Off the heels of running CCC over in Europe, Michael Borst decided early on that he was going to make the Marathon a race for second. From the opening gun he established a lead that eventually grew to almost 13 minutes. At no point was he not in control of winning, which he did with a time of 3:36:36. The rest of the podium brought it back to Minnesota with James Sorensen and Kurt Keiser taking 2nd and 3rd respectively. Even fourth place finisher Rob Henderson shredded the course with a blistering sub-9 minute pace. This is no small feat on a trail that requires climbing up Carlton Peak, Moose Mountain, and Mystery Mountain; one right after the other in relentless torment.

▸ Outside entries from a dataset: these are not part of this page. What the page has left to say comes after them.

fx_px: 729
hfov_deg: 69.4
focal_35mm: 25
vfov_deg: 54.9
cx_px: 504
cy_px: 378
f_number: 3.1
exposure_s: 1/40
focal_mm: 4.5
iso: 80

Emma Spoon once again demonstrated why she is a queen of this distance, burying her competition with a nearly 40 minute lead, and a new course record. Emma is intimately familiar with Moose and Mystery Mountain, having placed in the top three in four different Spring Superior 25K appearances. That knowledge helped her establish an impressive 7th place finish in the overall standings with a time of 4:08:30. Ashley Hanson and Stephanie Sathre battled each other for second and third place, with only 3 minutes separating them by the finish.
Despite being billed as the “easier” race, Moose Mountain Marathon is no joke. It requires dedication to overcoming the relentless hills, roots, and rocks that are thrown at you over the course of 26 miles. The marathon also boasts some of the most impressive scenery of the course, with spectacular overlooks on top of Carlton Peak and Moose Mountain itself. The overlook on top of Moose Mountain is worth a short pause to soak in all the reasons we do this crazy sport.

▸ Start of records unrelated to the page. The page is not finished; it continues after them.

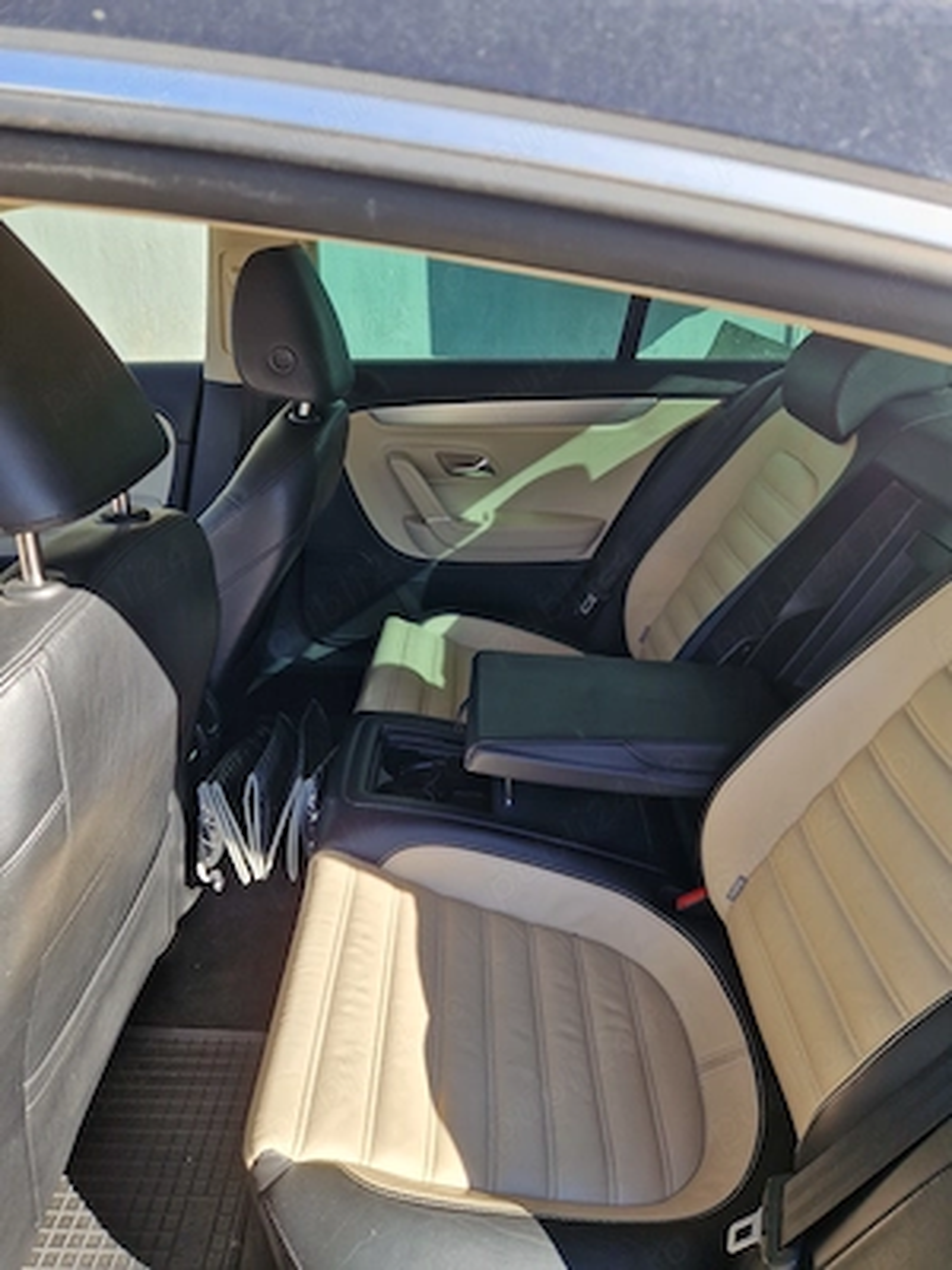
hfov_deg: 58.9
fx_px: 843
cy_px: 635
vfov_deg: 73.9
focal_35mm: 23
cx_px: 476
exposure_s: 1/331
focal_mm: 5.4
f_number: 1.8
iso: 50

26.2M: Registered 402, Starters 312 (78%), DNS 90 (22%), Finishers 302 (97%), DNF 10 (3%)
As darkness fell on the course for a second time, the awards ceremony commenced. One of the most beautiful displays of community is the continual cheering of runners who are coming in after dark. The award distribution pauses every time a headlamp shows up on the trail. Every runner at Superior is special, and everyone deserves all the accolades they can get. However, when amazing people do truly amazing things, it’s important to recognize it. Before the evening ended, Susan Donnelly and John Taylor had completed their 100th 100 mile finishes, commemorated with a beautiful award. Stuart Johnson crossed the line shortly before the cut-off cementing his place in Superior history with his 20th completion.
Recognizing the amazing talent of our community is inspiring. Witnessing the determination of Brian Landstrom and Jeff Goldstein, two of the O.G.s (“old guys” or “originals”), or the passion of Hadley Knight, the youngest marathon runner (9 years old) to ever finish a Fall Superior Race, makes all of us realize that we can all be a part of this. We may not be the fastest, or go the longest distance, but we show our love and passion for the community and the trails that we love with every race we attempt. The beauty and power of being out in nature, experiencing things that no one else will experience in the same way, is intoxicating. It’s why we keep coming back, year after year. Runners, volunteers, family; they all return every fall to the north shore to join in our trail family reunion. There are no political differences out on the trail. There are no religious differences on the trail. It is simply people, doing amazing things, whether running or working. Trail people, who want to experience life to the fullest, find inspiration, comfort, and encouragement in a wonderful community that is truly Superior.